Action item – Copy out all the data, word for word.

###

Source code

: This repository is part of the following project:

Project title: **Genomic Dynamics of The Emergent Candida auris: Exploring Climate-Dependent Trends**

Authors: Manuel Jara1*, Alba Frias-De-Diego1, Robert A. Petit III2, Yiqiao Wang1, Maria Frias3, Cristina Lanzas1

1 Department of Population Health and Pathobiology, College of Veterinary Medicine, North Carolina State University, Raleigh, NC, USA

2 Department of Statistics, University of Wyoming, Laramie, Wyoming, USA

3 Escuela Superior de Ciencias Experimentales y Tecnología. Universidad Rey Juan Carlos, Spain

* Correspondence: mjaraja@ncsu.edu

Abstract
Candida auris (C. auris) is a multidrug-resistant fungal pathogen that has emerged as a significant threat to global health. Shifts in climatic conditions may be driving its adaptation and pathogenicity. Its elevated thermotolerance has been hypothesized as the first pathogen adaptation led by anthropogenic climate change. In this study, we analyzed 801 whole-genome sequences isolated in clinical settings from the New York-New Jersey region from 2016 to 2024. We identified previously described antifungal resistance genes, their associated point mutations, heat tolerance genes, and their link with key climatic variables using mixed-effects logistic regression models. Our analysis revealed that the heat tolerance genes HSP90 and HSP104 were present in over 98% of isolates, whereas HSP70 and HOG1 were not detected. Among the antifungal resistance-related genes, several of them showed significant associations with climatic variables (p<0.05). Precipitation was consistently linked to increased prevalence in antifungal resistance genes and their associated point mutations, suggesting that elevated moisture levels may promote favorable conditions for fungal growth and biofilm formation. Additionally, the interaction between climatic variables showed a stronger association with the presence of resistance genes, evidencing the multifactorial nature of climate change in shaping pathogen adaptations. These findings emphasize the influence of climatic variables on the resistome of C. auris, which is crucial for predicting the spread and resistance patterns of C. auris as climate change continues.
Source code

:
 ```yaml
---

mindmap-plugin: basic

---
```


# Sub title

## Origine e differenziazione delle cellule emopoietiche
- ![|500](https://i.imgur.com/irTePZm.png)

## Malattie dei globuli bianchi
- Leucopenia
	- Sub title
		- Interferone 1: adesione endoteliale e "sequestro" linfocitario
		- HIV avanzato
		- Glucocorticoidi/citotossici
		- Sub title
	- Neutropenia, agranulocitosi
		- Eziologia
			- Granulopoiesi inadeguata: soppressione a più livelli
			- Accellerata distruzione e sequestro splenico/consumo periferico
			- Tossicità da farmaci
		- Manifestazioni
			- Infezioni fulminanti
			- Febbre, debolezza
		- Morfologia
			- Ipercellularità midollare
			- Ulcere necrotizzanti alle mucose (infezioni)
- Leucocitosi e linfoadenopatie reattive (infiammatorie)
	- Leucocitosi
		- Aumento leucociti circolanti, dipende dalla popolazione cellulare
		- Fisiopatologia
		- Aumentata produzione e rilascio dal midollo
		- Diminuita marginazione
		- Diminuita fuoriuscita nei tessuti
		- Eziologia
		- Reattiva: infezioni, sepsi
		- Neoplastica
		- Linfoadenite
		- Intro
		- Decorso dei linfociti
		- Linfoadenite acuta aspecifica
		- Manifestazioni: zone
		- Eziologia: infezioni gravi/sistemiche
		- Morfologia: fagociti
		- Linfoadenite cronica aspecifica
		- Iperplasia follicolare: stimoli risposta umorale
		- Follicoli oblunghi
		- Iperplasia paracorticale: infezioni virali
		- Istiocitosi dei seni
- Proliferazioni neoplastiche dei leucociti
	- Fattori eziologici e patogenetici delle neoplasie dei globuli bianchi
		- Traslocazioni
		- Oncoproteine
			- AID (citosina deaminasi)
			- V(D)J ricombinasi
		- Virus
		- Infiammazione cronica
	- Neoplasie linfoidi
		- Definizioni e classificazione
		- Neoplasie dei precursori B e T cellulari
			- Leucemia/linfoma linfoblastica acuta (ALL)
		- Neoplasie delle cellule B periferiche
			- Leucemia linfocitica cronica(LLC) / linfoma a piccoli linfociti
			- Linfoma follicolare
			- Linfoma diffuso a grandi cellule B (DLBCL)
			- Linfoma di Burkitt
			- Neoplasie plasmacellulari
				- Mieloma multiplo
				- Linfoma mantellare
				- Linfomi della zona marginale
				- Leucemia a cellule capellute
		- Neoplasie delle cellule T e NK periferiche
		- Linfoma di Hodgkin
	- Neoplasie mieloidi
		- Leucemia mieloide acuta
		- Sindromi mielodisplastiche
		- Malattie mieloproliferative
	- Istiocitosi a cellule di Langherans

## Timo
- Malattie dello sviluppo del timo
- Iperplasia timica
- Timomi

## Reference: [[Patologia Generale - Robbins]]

###

Output of the task –
Source code

: This repository is part of the following project:

Project title: **Genomic Dynamics of The Emergent Candida auris: Exploring Climate-Dependent Trends**

Authors: Manuel Jara1*, Alba Frias-De-Diego1, Robert A. Petit III2, Yiqiao Wang1, Maria Frias3, Cristina Lanzas1

1 Department of Population Health and Pathobiology, College of Veterinary Medicine, North Carolina State University, Raleigh, NC, USA

2 Department of Statistics, University of Wyoming, Laramie, Wyoming, USA

3 Escuela Superior de Ciencias Experimentales y Tecnología. Universidad Rey Juan Carlos, Spain

* Correspondence: mjaraja@ncsu.edu

Abstract
Candida auris (C. auris) is a multidrug-resistant fungal pathogen that has emerged as a significant threat to global health. Shifts in climatic conditions may be driving its adaptation and pathogenicity. Its elevated thermotolerance has been hypothesized as the first pathogen adaptation led by anthropogenic climate change. In this study, we analyzed 801 whole-genome sequences isolated in clinical settings from the New York-New Jersey region from 2016 to 2024. We identified previously described antifungal resistance genes, their associated point mutations, heat tolerance genes, and their link with key climatic variables using mixed-effects logistic regression models. Our analysis revealed that the heat tolerance genes HSP90 and HSP104 were present in over 98% of isolates, whereas HSP70 and HOG1 were not detected. Among the antifungal resistance-related genes, several of them showed significant associations with climatic variables (p<0.05). Precipitation was consistently linked to increased prevalence in antifungal resistance genes and their associated point mutations, suggesting that elevated moisture levels may promote favorable conditions for fungal growth and biofilm formation. Additionally, the interaction between climatic variables showed a stronger association with the presence of resistance genes, evidencing the multifactorial nature of climate change in shaping pathogen adaptations. These findings emphasize the influence of climatic variables on the resistome of C. auris, which is crucial for predicting the spread and resistance patterns of C. auris as climate change continues.
Source code

:
 ```yaml
---

mindmap-plugin: basic

---
```


# Sub title

## Origine e differenziazione delle cellule emopoietiche
- ![|500](https://i.imgur.com/irTePZm.png)

## Malattie dei globuli bianchi
- Leucopenia
	- Sub title
		- Interferone 1: adesione endoteliale e "sequestro" linfocitario
		- HIV avanzato
		- Glucocorticoidi/citotossici
		- Sub title
	- Neutropenia, agranulocitosi
		- Eziologia
			- Granulopoiesi inadeguata: soppressione a più livelli
			- Accellerata distruzione e sequestro splenico/consumo periferico
			- Tossicità da farmaci
		- Manifestazioni
			- Infezioni fulminanti
			- Febbre, debolezza
		- Morfologia
			- Ipercellularità midollare
			- Ulcere necrotizzanti alle mucose (infezioni)
- Leucocitosi e linfoadenopatie reattive (infiammatorie)
	- Leucocitosi
		- Aumento leucociti circolanti, dipende dalla popolazione cellulare
		- Fisiopatologia
		- Aumentata produzione e rilascio dal midollo
		- Diminuita marginazione
		- Diminuita fuoriuscita nei tessuti
		- Eziologia
		- Reattiva: infezioni, sepsi
		- Neoplastica
		- Linfoadenite
		- Intro
		- Decorso dei linfociti
		- Linfoadenite acuta aspecifica
		- Manifestazioni: zone
		- Eziologia: infezioni gravi/sistemiche
		- Morfologia: fagociti
		- Linfoadenite cronica aspecifica
		- Iperplasia follicolare: stimoli risposta umorale
		- Follicoli oblunghi
		- Iperplasia paracorticale: infezioni virali
		- Istiocitosi dei seni
- Proliferazioni neoplastiche dei leucociti
	- Fattori eziologici e patogenetici delle neoplasie dei globuli bianchi
		- Traslocazioni
		- Oncoproteine
			- AID (citosina deaminasi)
			- V(D)J ricombinasi
		- Virus
		- Infiammazione cronica
	- Neoplasie linfoidi
		- Definizioni e classificazione
		- Neoplasie dei precursori B e T cellulari
			- Leucemia/linfoma linfoblastica acuta (ALL)
		- Neoplasie delle cellule B periferiche
			- Leucemia linfocitica cronica(LLC) / linfoma a piccoli linfociti
			- Linfoma follicolare
			- Linfoma diffuso a grandi cellule B (DLBCL)
			- Linfoma di Burkitt
			- Neoplasie plasmacellulari
				- Mieloma multiplo
				- Linfoma mantellare
				- Linfomi della zona marginale
				- Leucemia a cellule capellute
		- Neoplasie delle cellule T e NK periferiche
		- Linfoma di Hodgkin
	- Neoplasie mieloidi
		- Leucemia mieloide acuta
		- Sindromi mielodisplastiche
		- Malattie mieloproliferative
	- Istiocitosi a cellule di Langherans

## Timo
- Malattie dello sviluppo del timo
- Iperplasia timica
- Timomi

## Reference: [[Patologia Generale - Robbins]]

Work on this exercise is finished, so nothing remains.